素材メーカー/在宅勤務などを延長/工場は通常稼働を維持

2020年05月08日 (金曜日)

 新型コロナウイルス感染拡大防止に向けた政府の緊急事態宣言が31日まで延長されたことで合繊・紡績など素材メーカーも在宅勤務の実施延長など追加対応を決めた。国内工場に関しては引き続き通常稼働を維持する。

 緊急事態宣言の延長に合わせて東レ、帝人、旭化成、日清紡ホールディングス、クラボウ、大和紡績、シキボウなどいずれも既に実施している在宅勤務や出社制限、時差出勤など対応を31日まで続ける。会合や海外出張の禁止・延期なども継続する。

 東洋紡は本社、東京支社、名古屋支社、九州営業所の全従業員を対象にした在宅勤務の期間を6月7日まで延長した。ニッケは社内の不測緊急事態対策本部がグループ全体の方針を決定する体制としており、緊急事態宣言延長への対応策をグループ企業に指示し、現状の各社対応を継続する。

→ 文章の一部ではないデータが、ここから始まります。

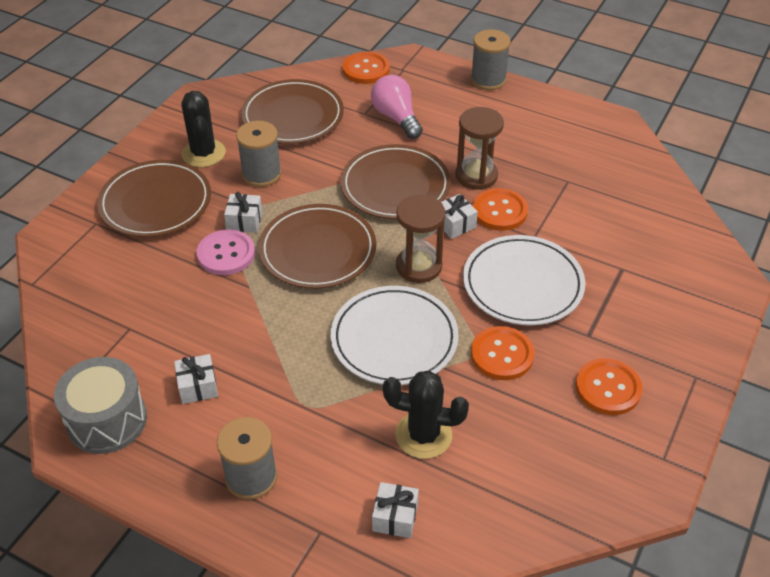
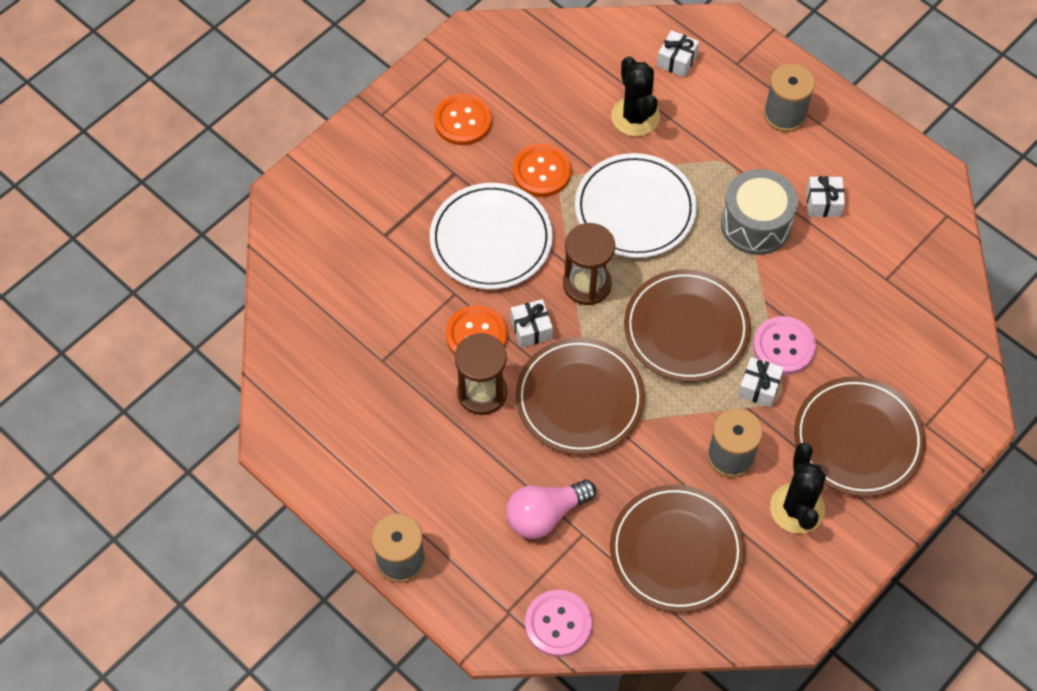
camera: 165 degrees left, 15 degrees up
(107, 420) = (904, 189): grey drum -> grey drum (756, 224)
(366, 69) = (558, 624): orange button -> pink button
(396, 117) = (545, 515): pink light bulb -> pink light bulb turned 75 degrees clockwise
(423, 435) = (635, 117): black cactus -> black cactus turned 45 degrees clockwise

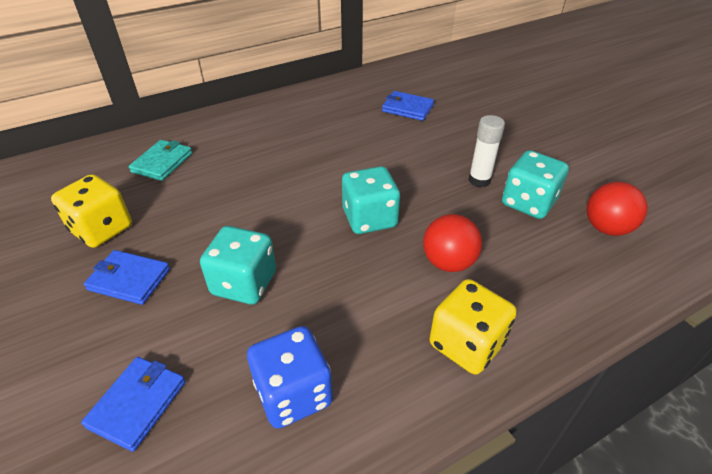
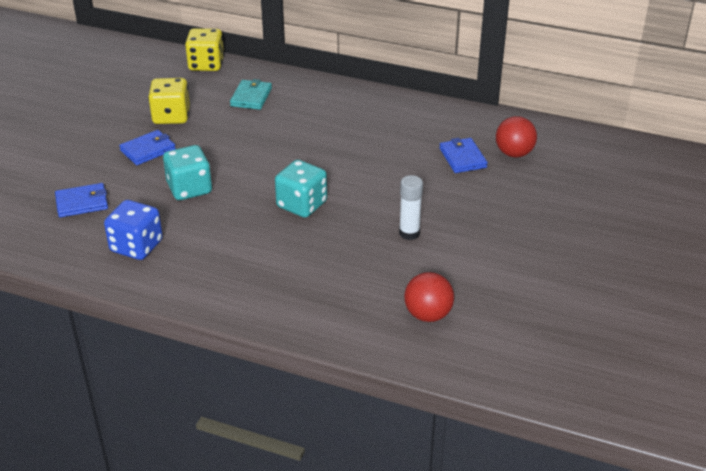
camera: 50 degrees right, 5 degrees down
(129, 279) = (148, 150): blue wallet -> blue wallet turned 75 degrees clockwise
(162, 162) = (251, 97): turquoise wallet -> turquoise wallet turned 60 degrees counterclockwise
(448, 262) = (298, 256): red ball -> red ball (514, 153)
(466, 344) = (235, 291): yellow dice -> yellow dice (206, 64)
(528, 202) = (411, 266): turquoise dice -> none

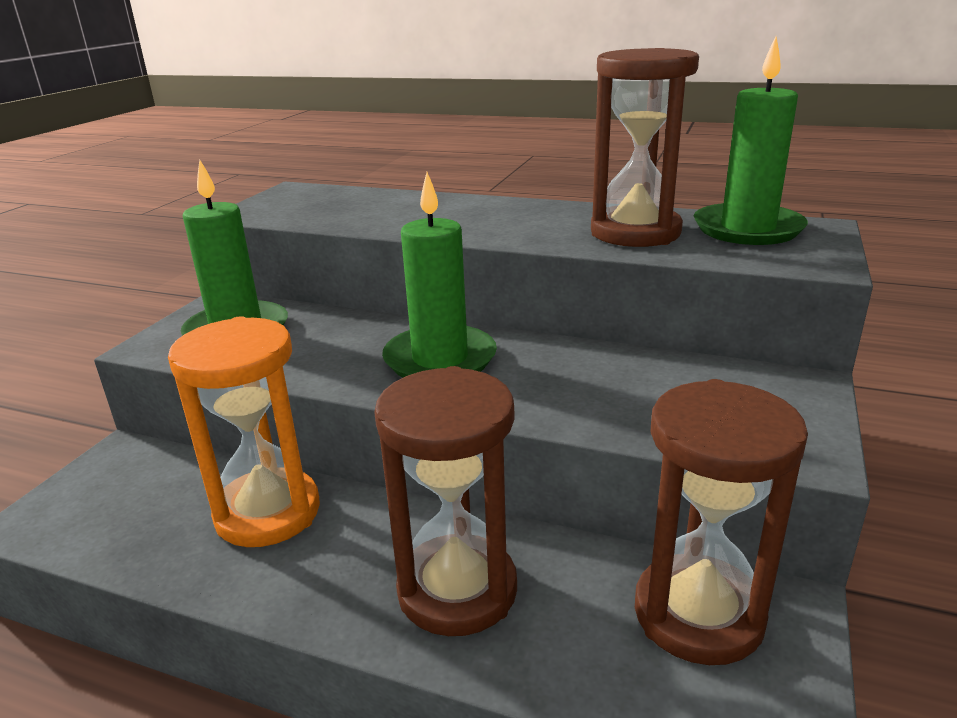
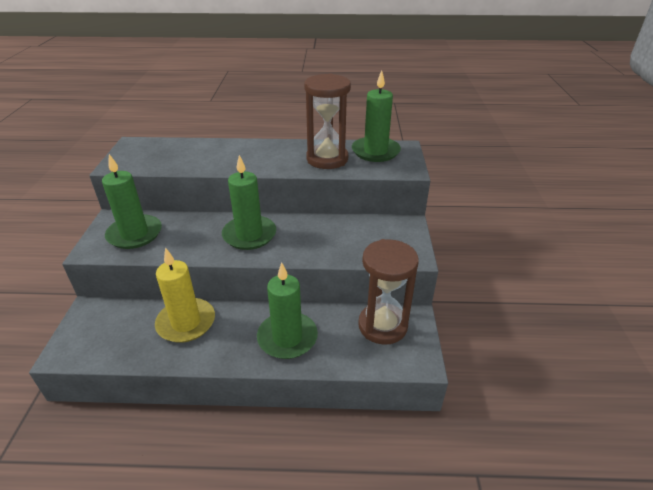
camera: 20 degrees left, 10 degrees up
(268, 512) = (186, 322): orange hourglass -> yellow candle
(457, 590) = (287, 338): brown hourglass -> green candle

 各社とも製造設備の稼働は維持しており、現在のところ生産・出荷への影響はない。ただ「事業・部門によっては多少の生産調整はある」(日清紡ホールディングス)といった声もある。

〈提案の継続が重要に〉

 緊急事態宣言延長で経済やサプライチェーン全体の停滞が続き、今後の事業運営への悪影響を懸念する声高まる。こうした中、宣言解除後に向けて提案を継続することが重要との指摘がある。

 緊急事態宣言が延長されたことで「全世界的な経済活動の低迷」(東洋紡)「関係先各社の事業活動制約による業績への影響や取引先の経営不安による製品・商品の供給不安定や信用状況の悪化」(帝人)、「国民全体の行動自粛による総需要の減少」(大和紡績)、「小売休業など経済活動停滞で得意先の資金繰り悪化」(シキボウ)などへの不安が高まっており、業績への悪影響を懸念する声も高まる。

 こうした中、今後の対策として在宅勤務でもテレビ会議などを活用して国内外の生産拠点との連携を確保し、品質維持や営業活動の継続が必要との指摘は多い。「テレワーク期間中でも新提案を継続し、自粛解除後の迅速な商品供給」(大和紡績)が重要になる。

 また、「グループ全体で危機に応じた財務対応を講じ、経営に支障が生じないよう手配している。一方、外出を控えるという環境下で業容が拡大しているビジネスもある」(ニッケ)と言うように財務対応力や事業多角化によるリスク分散力が問われることにもなりそうだ。